PAGE TEXT:
# Any info on Crenicichla Sp. Atabapo?



## mcdisgrace (Jan 17, 2014)

Hello all, I have a 66.5 gallon aquarium that will soon be free and one fish that has caught my interest is the Fire Pike Crenicichla Sp. Atabapo. I have not really found much info on this type of pike cichlid and my concerns are max size and temperament. I have seen people mention 14'' for a size so how do they do with smaller cichlids/plecos/catfish as I do not want a solo fish in a tank again.


----------



## Mr Chromedome (Feb 12, 2013)

They are a beautiful fish, but require a very large tank and similarly sized tankmates. They are a piscivore with a big mouth and will easily get 14" in a relatively short time - and I've seen them close to 18". Smaller fish have one purpose for them - food. I wouldn't get this species if you want other fish in the tank, which is really too small for even one of these. There are smaller species of Pike Cichlids that might get along with medium to large Cichlids of other types.

TASK ITEM: Continue the forum thread on the Fire Pike cichlid, picking up after its final post.

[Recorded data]
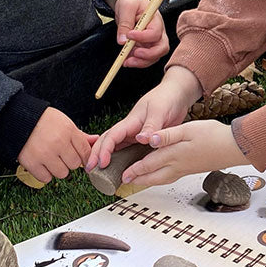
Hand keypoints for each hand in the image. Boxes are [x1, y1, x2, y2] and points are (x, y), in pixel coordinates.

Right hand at [18, 107, 94, 184]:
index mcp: (68, 131)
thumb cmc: (43, 120)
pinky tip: (42, 164)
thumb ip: (80, 135)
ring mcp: (45, 154)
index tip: (81, 159)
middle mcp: (58, 143)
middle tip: (62, 155)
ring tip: (51, 159)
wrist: (18, 118)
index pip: (85, 151)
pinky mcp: (32, 163)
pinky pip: (46, 179)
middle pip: (75, 164)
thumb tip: (95, 141)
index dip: (85, 157)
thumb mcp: (64, 122)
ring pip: (62, 174)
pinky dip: (45, 174)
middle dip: (70, 162)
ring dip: (58, 169)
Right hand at [86, 66, 201, 171]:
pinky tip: (117, 169)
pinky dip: (119, 159)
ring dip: (104, 157)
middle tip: (90, 170)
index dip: (104, 150)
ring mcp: (134, 134)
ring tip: (98, 172)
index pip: (112, 136)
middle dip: (95, 154)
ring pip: (114, 147)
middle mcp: (129, 128)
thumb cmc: (167, 98)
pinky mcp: (141, 139)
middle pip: (106, 141)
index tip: (102, 163)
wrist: (176, 94)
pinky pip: (126, 150)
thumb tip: (141, 139)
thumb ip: (151, 126)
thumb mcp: (159, 111)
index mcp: (131, 121)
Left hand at [107, 0, 168, 67]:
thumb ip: (125, 23)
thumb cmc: (131, 0)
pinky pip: (145, 58)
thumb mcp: (126, 7)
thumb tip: (122, 41)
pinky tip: (126, 59)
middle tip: (134, 54)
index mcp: (156, 19)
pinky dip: (137, 61)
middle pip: (161, 48)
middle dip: (148, 55)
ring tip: (126, 61)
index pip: (155, 32)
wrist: (129, 0)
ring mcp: (152, 40)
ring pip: (154, 56)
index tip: (129, 35)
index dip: (143, 37)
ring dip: (141, 62)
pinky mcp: (146, 46)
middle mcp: (158, 31)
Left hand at [119, 120, 247, 187]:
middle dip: (138, 179)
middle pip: (153, 175)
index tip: (123, 174)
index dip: (135, 169)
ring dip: (148, 181)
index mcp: (174, 154)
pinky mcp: (191, 169)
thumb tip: (148, 140)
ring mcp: (185, 169)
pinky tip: (160, 175)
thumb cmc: (213, 135)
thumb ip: (167, 135)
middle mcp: (178, 165)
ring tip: (138, 181)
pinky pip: (170, 177)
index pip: (149, 163)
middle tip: (125, 182)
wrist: (233, 147)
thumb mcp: (188, 129)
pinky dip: (160, 178)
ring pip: (162, 179)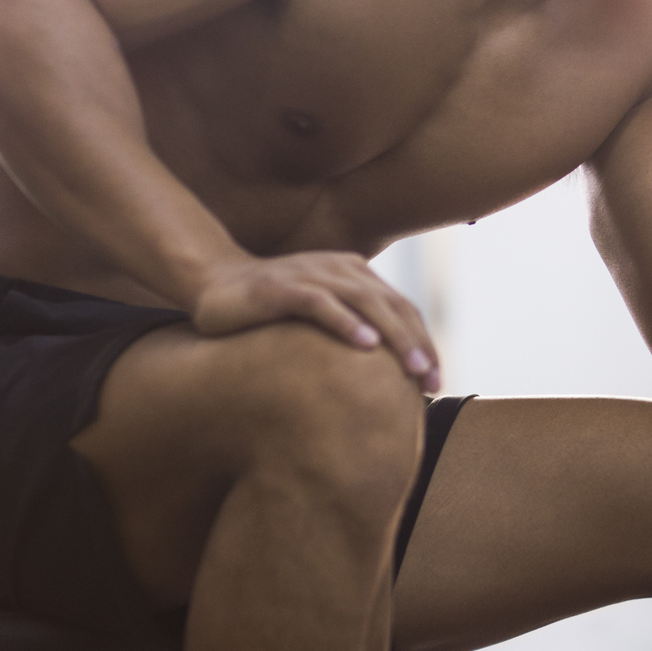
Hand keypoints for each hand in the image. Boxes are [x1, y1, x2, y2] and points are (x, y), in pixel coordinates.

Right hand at [191, 251, 440, 388]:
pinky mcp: (282, 287)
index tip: (437, 381)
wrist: (214, 283)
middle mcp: (340, 269)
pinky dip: (346, 322)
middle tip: (433, 381)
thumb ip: (350, 327)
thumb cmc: (271, 308)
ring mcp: (311, 274)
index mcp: (355, 274)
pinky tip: (366, 344)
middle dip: (418, 344)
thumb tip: (384, 374)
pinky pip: (321, 303)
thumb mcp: (320, 313)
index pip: (401, 308)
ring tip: (414, 367)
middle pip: (392, 306)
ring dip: (394, 336)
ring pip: (365, 302)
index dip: (424, 342)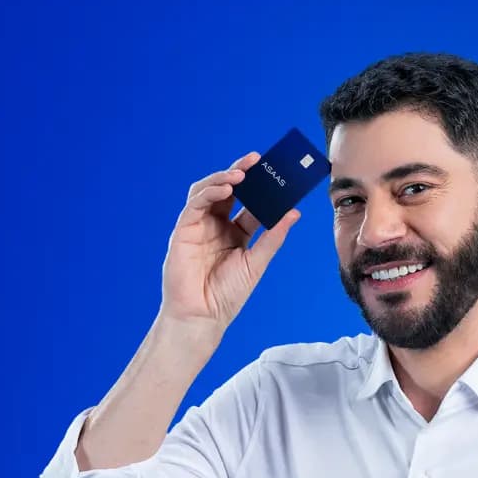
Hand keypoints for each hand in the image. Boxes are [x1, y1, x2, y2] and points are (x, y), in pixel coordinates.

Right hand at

EXPECTED ANSWER:
----------



## mcdisgrace (Jan 17, 2014)

Thanks for the info and that is exactly why I asked first. I have had a "belly Crawler" pike in the past so I understand how the large mouth can come into play. I would love a pike in to tank however with where I am located options are extremely limited. We have one pet store with fish and they don't really care about fish because they make all their money on other stuff. Also finding online suppliers who ship here is a bit tricky, so my options are limited. Thanks for the info and I shall move on and accept the Atabapo is not for me.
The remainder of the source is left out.